A more sophisticated formulation might lead to a different range of interventions rather than a standard protocol-driven treatment given to all patients16 with, not surprisingly, similar outcomes. For example, patients with less severe borderline pathology, largely involving negative affectivity, might be able to benefit from less structured and intense therapy, possibly in groups. Those with evidence of disinhibition, and particularly dissociality, might benefit from individual treatment which is highly structured and transparent with clear boundaries. Those with identity disturbance and dissociation may need more trauma-focused treatment. These statements are obviously speculative but continuing to lump all patients together with a borderline diagnosis does not allow the model to progress to tailored individual treatments.

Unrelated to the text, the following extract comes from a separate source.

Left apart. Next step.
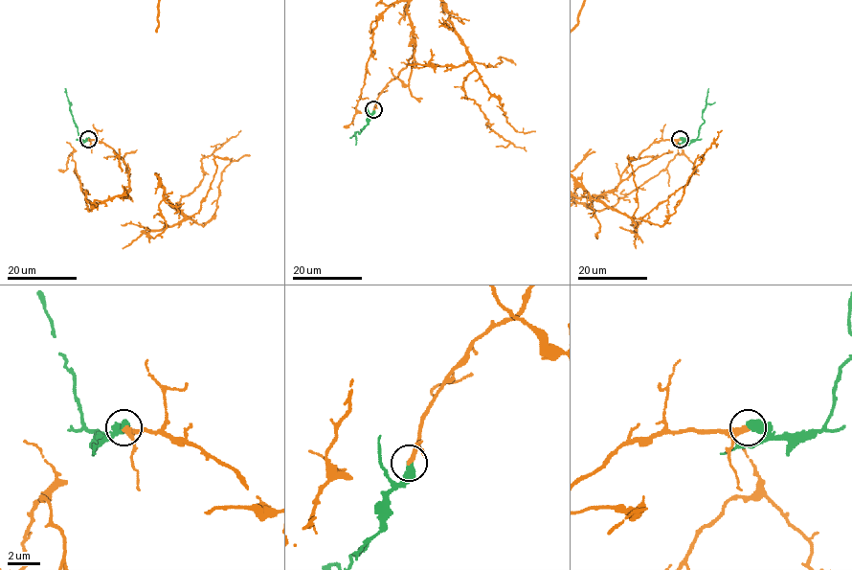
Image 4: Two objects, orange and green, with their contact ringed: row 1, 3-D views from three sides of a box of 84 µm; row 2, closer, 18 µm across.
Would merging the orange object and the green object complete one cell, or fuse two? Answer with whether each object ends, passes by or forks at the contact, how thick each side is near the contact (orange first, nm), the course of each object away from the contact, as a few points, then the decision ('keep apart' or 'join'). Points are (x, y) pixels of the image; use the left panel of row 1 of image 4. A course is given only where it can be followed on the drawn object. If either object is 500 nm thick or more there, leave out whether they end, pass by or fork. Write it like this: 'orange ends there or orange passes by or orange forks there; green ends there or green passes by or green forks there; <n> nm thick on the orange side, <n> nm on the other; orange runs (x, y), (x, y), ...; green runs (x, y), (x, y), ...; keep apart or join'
300 nm thick on the orange side, 550 nm on the other; green runs (88, 139), (83, 141), (78, 137), (64, 88); join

The diagnosis of borderline, of emotionally unstable, personality disorder is widely and inappropriately used, informs little, creates confusion and uncertainty, and generates tremendous stigma. It has no basis in the scientific study of personality and is used indiscriminately to describe myriad negative interactions in human relationships that have cause far beyond personality function, extending from simple disagreement to total functional breakdown. Because of its profligate usage and scientific inaccuracy, the management and specific treatment of this group of conditions is severely compromised and has become a major bar to understanding. Borderline no longer has a place in clinical practice.